Peur sur la ville (1975), de Henri Verneuil, marque la première apparition du GIGN sur les écrans, avec une scène d’anthologie, où de vrais membres du GIGN investissent par les airs, au côté de Jean-Paul Belmondo, un appartement de la tour Avant-Seine, à Paris. En 1984, Jean-Claude Dreyfus et Henri Guibet commandent le GIGN dans Canicule, d’Yves Boisset.
D’autres films ont mis en lumière les principaux événements marquants du GIGN. En 2011, Mathieu Kassovitz réalise L’Ordre et la Morale, dans lequel il campe le capitaine du GIGN Philippe Legorjus, dans son interprétation de la prise en otage, en 1988, de plusieurs gendarmes dans la grotte d’Ouvéa, en Nouvelle-Calédonie. La même année, dans L’Assaut, de Julien Leclercq, Vincent Elbaz interprète le rôle du premier gendarme du GIGN entré dans l’avion lors de la prise d’otages de Marignane, en décembre 1994, tandis que Grégori Dérangère prête ses traits au commandant Denis Favier, futur directeur général de la gendarmerie nationale. Le réalisateur montre aussi le point de vue des familles du GIGN, confrontées à cette crise.

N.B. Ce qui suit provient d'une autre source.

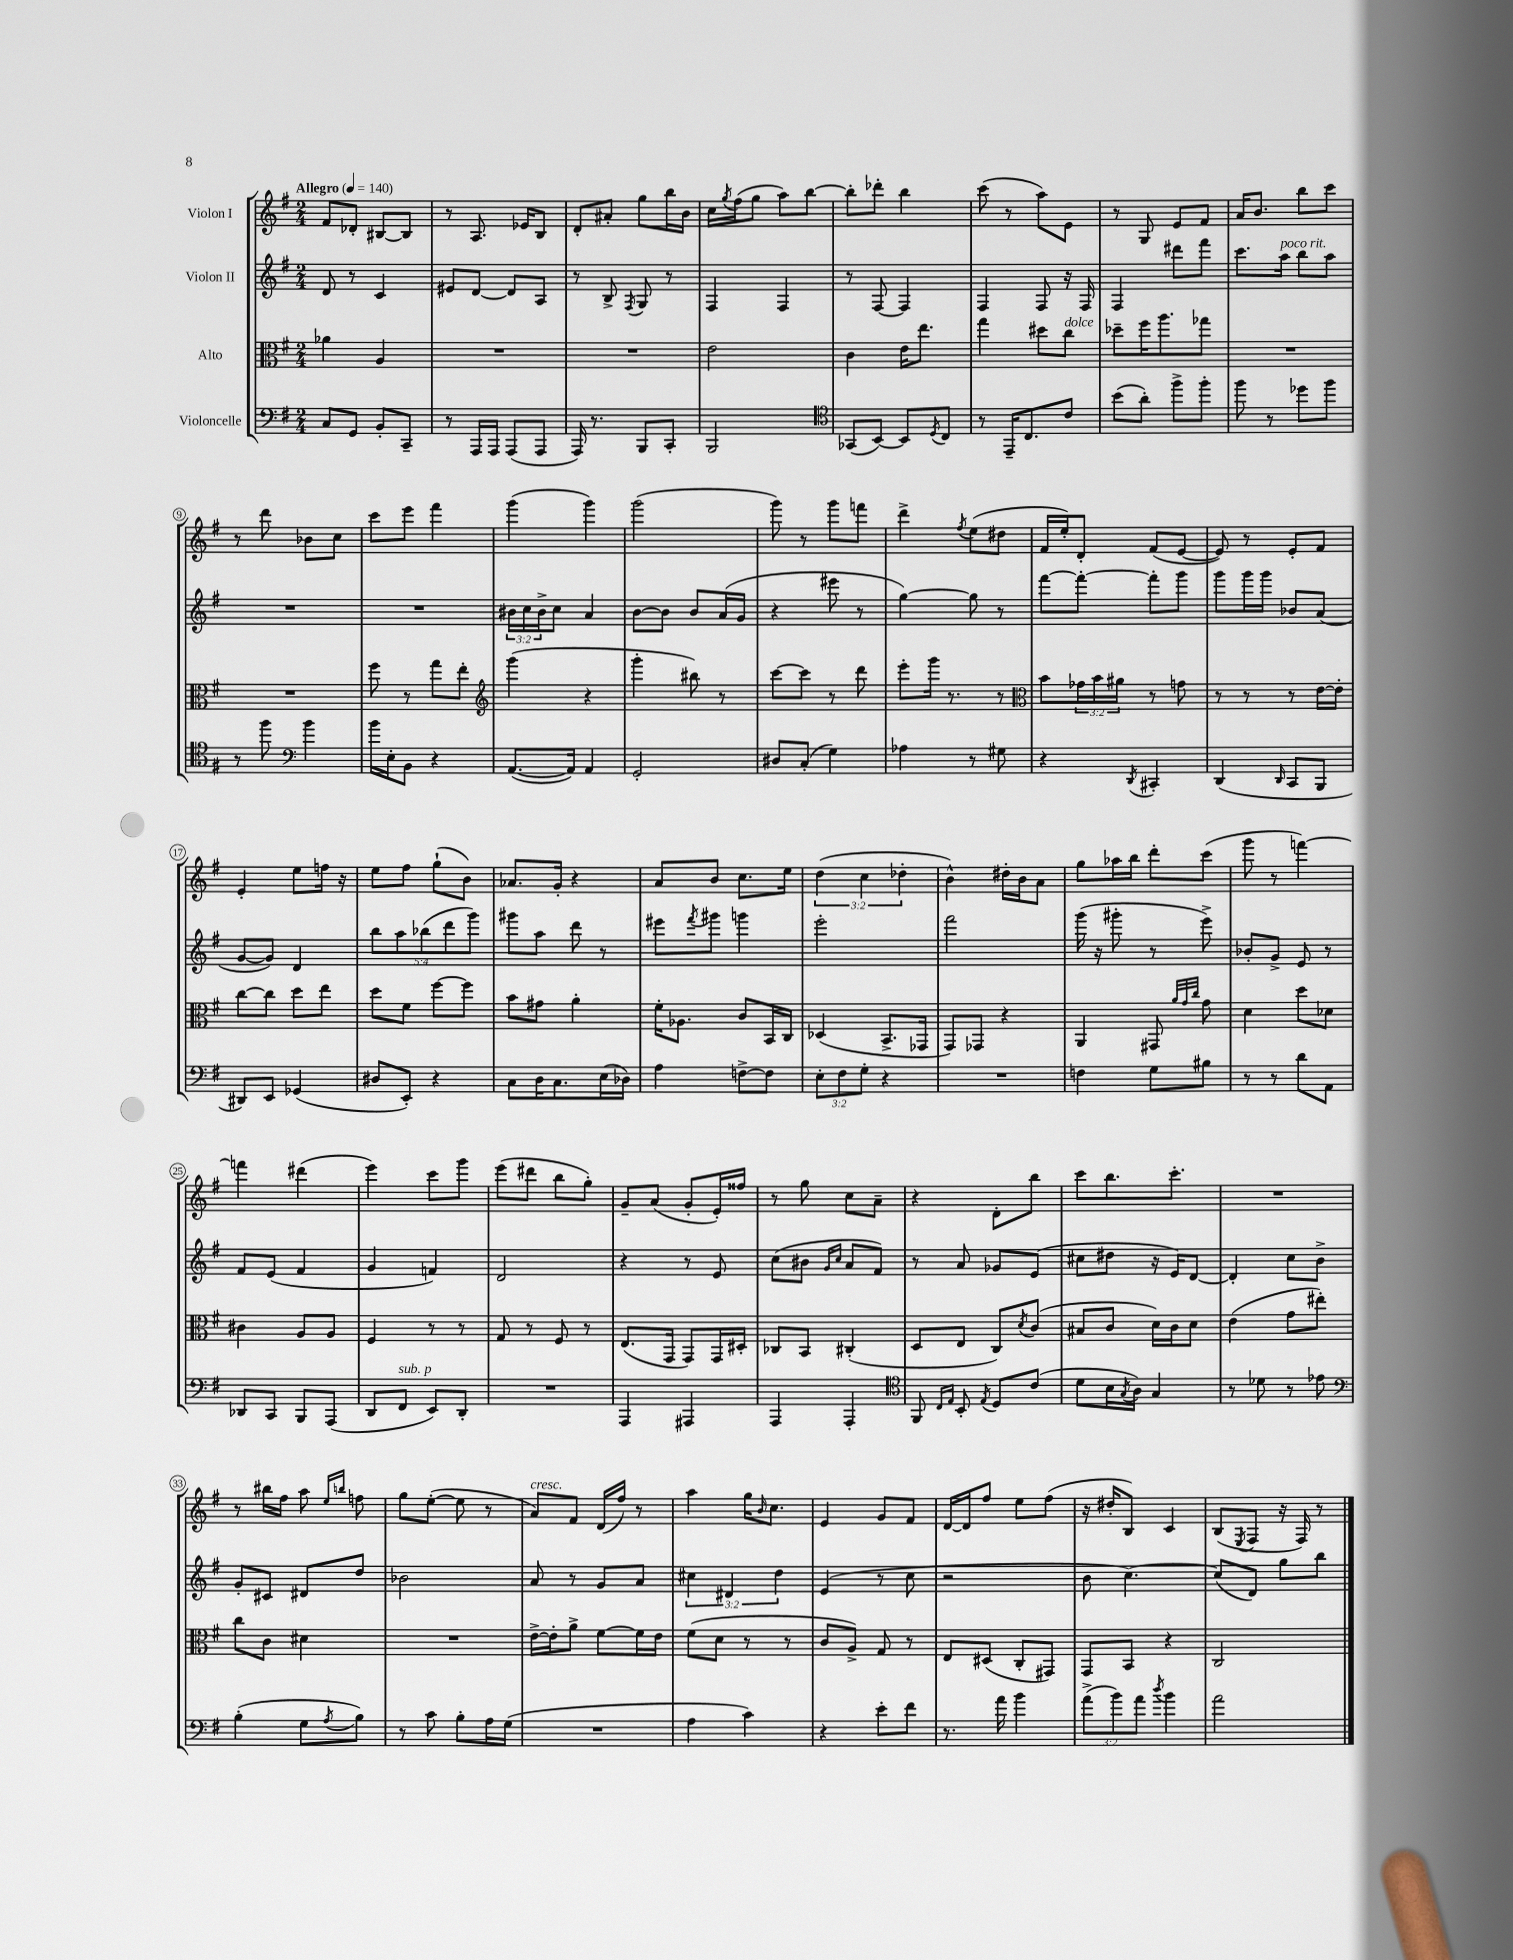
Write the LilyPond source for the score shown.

<<
\new StaffGroup <<
\new Staff = "s0" \with { instrumentName = "Violon I" } {
    \clef treble \key g \major \numericTimeSignature \time 2/4 \override Staff.TupletNumber.text = #tuplet-number::calc-fraction-text \tempo "Allegro" 4 = 140
    fis'8 des'8-. bis8~ bis8 |
    r8 a8. ees'16 b8 |
    d'8-. ais'8-. g''8 b''16 b'16 |
    c''16 \acciaccatura { g''8 } fis''16( g''8 a''8) b''8~ |
    b''8-. des'''8-. b''4 |
    c'''8( r8 a''8) e'8 |
    r8 g8 e'8 fis'8 |
    a'16 b'8. b''8 c'''8 |
    r8 d'''8 bes'8 c''8 |
    c'''8 e'''8 fis'''4 |
    g'''4( g'''4) |
    g'''2( |
    g'''8) r8 g'''8 f'''8 |
    d'''4-> \acciaccatura { fis''8 } e''8( dis''8 |
    fis'16 e''16-.) d'8-. fis'8( e'8~ |
    e'8) r8 e'8-. fis'8 |
    e'4-. e''8 f''16 r16 |
    e''8 fis''8 g''8-!( b'8) |
    aes'8. g'16-. r4 |
    a'8 b'8 c''8. e''16 |
    \tuplet 3/2 { d''4( c''4 des''4-. } |
    b'4-^) dis''16-. b'16 a'8 |
    g''8 aes''16 b''16 d'''8-. c'''8( |
    g'''8 r8 f'''4~) |
    f'''4 dis'''4( |
    e'''4) c'''8 g'''8 |
    e'''8( dis'''8 b''8 g''8-.) |
    g'8-- a'8( g'8-. e'16-.) fisis''16 |
    r8 g''8 c''8 a'8-- |
    r4 d'8-. b''8 |
    c'''8 b''8. c'''8.-. |
    R2 |
    r8 bis''16 fis''16 a''8 \grace { e''16 b''16 } f''8 |
    g''8 e''8~-.( e''8 r8 |
    a'8^\markup { \italic "cresc." }) fis'8 d'16( fis''16) r8 |
    a''4 g''16 \grace { b'16 } c''8. |
    e'4 g'8 fis'8 |
    d'16~ d'16 fis''8 e''8 fis''8( |
    r16 dis''16-. b8) c'4 |
    b8( \acciaccatura { e8 } fis8 r16 fis16) r8 \bar "|." |
}
\new Staff = "s1" \with { instrumentName = "Violon II" } {
    \clef treble \key g \major \numericTimeSignature \time 2/4 \override Staff.TupletNumber.text = #tuplet-number::calc-fraction-text
    d'8 r8 c'4 |
    eis'8 d'8~ d'8 a8 |
    r8 b8-> \acciaccatura { fis8 } g8 r8 |
    fis4 fis4 |
    r8 fis8~ fis4 |
    fis4 fis8 r16 fis16 |
    fis4 dis'''8 fis'''8 |
    c'''8. a''16^\markup { \italic "poco rit." } b''8 a''8 |
    R2 |
    R2 |
    \tuplet 3/2 { bis'16 c''16 bis'16-> } c''8 a'4 |
    b'8~ b'8 b'8 a'16( g'16 |
    r4 eis'''8 r8 |
    g''4~) g''8 r8 |
    fis'''8~ fis'''8~-. fis'''8-. g'''8 |
    g'''8 g'''16 g'''16 bes'8 a'8( |
    g'8~ g'8) d'4 |
    \tuplet 5/4 { b''8 a''8 bes''8( d'''8 g'''8) } |
    gis'''8 a''8 d'''8 r8 |
    eis'''8 \acciaccatura { fis'''8 } gis'''8 g'''4 |
    e'''2-. |
    fis'''2 |
    g'''16( r16 gis'''8-. r8 e'''8->) |
    bes'8-. g'8-> e'8 r8 |
    fis'8 e'8( fis'4 |
    g'4 f'4) |
    d'2 |
    r4 r8 e'8 |
    c''8( bis'8 \grace { g'16 c''16 } a'8 fis'8) |
    r8 a'8 ges'8 e'8( |
    cis''8 dis''8 r16 e'16) d'8~ |
    d'4-. c''8 b'8-> |
    g'8-. cis'8 dis'8 d''8 |
    bes'2 |
    a'8 r8 g'8 a'8 |
    \tuplet 3/2 { cis''4 dis'4 d''4 } |
    e'4( r8 c''8 |
    r2 |
    b'8 c''4.~) |
    c''8( d'8) g''8 b''8 \bar "|." |
}
\new Staff = "s2" \with { instrumentName = "Alto" } {
    \clef alto \key g \major \numericTimeSignature \time 2/4 \override Staff.TupletNumber.text = #tuplet-number::calc-fraction-text
    aes'4 a4 |
    R2 |
    R2 |
    e'2 |
    c'4 e'16 e''8. |
    g''4 dis''8 c''8^\markup { \italic "dolce" } |
    des''8-- fis''16 a''8. ges''8 |
    R2 |
    R2 |
    fis''8 r8 g''8 e''8-. |
    \clef treble g'''4( r4 |
    g'''4-. bis''8) r8 |
    c'''8~ c'''8 r8 d'''8 |
    e'''8-. g'''16 r8. r8 |
    \clef alto b'8 \tuplet 3/2 { ges'16 b'16 ais'16 } r8 g'8 |
    r8 r8 r8 e'16~ e'16-. |
    c''8~ c''8 d''8 e''8 |
    d''8 fis'8 fis''8~ fis''8 |
    b'8 gis'8 a'4-. |
    fis'16-. aes8. c'8 b,16 c16 |
    des4( b,8.-> ges,16 |
    g,8) ges,8 r4 |
    a,4 gis,8 \grace { a'32 g'32 c''32 } g'8 |
    d'4 d''8 des'8 |
    cis'4 a8 a8 |
    fis4 r8 r8 |
    g8 r8 fis8 r8 |
    e8.( g,16 g,8) g,16 dis16-. |
    ces8 b,8 cis4-.( |
    d8 e8 c8) \acciaccatura { d'8 } c'8( |
    bis8 c'8 d'16) c'16 d'8 |
    e'4( g'8 eis''8-.) |
    c''8 c'8 dis'4 |
    R2 |
    e'16~-> e'16-. a'8-> fis'8~ fis'16 e'16 |
    fis'8( d'8 r8 r8 |
    c'8 a8->) g8 r8 |
    e8 dis8( c8-. gis,8) |
    g,8 b,8 r4 |
    c2 \bar "|." |
}
\new Staff = "s3" \with { instrumentName = "Violoncelle" } {
    \clef bass \key g \major \numericTimeSignature \time 2/4 \override Staff.TupletNumber.text = #tuplet-number::calc-fraction-text
    c8 g,8 b,8-. c,8-- |
    r8 a,,16 a,,16 a,,8( a,,8 |
    a,,16) r8. b,,8 c,8-. |
    b,,2 |
    \clef tenor ges,8( b,8~) b,8 \acciaccatura { d8 } c8 |
    r8 e,16-- c8. c'8 |
    b'8( a'8-.) fis''8-> fis''8-. |
    fis''8 r8 des''8 fis''8 |
    r8 fis''8 \clef bass b'4 |
    b'16 e16-. b,8 r4 |
    a,8.~( a,16) a,4 |
    g,2-. |
    dis8 c8-.( g4) |
    aes4 r8 gis8 |
    r4 \acciaccatura { d,8 } cis,4-. |
    d,4( \grace { d,16 } c,8 b,,8 |
    dis,8) e,8 ges,4( |
    dis8 e,8-.) r4 |
    c8 d16 c8. e16( des16) |
    a4 f8~-> f8 |
    \tuplet 3/2 { e8-. fis8 g8-. } r4 |
    R2 |
    f4 g8 bis8 |
    r8 r8 d'8 a,8 |
    des,8 c,8 b,,8 a,,8( |
    d,8 fis,8^\markup { \italic "sub. p" } e,8) d,8-. |
    R2 |
    a,,4 ais,,4 |
    a,,4 a,,4-. |
    \clef tenor fis,8 \grace { c16 e16 } b,8-. \acciaccatura { e8 } d8 c'8( |
    d'8 b16 \acciaccatura { g8 } a16) g4 |
    r8 des'8 r8 ees'8 |
    \clef bass b4-.( g8 \acciaccatura { a8 } b8) |
    r8 c'8 b8-. a16 g16( |
    R2 |
    a4 c'4) |
    r4 e'8-. fis'8 |
    r8. a'16 b'4 |
    \tuplet 3/2 { a'8->( b'8) a'8 } \acciaccatura { d''8 } b'4 |
    a'2 \bar "|." |
}
>>
>>
\layout { \context { \Score \override BarNumber.stencil = #(make-stencil-circler 0.1 0.3 ly:text-interface::print) } }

En 2019, L’intervention (dont le sous-titre est : Naissance du GIGN), de Fred Grivois, s’inspire très librement de la prise en otage d’enfants, survenue en 1976 à Loyada, près de Djibouti. Alban Lenoir interprète le rôle d’André Gerval, alias Christian Prouteau, concepteur du tir simultané, permettant, par un seul tir groupé, de neutraliser plusieurs terroristes à la fois. Cet exploit est à l’origine de la renommée mondiale du GIGN.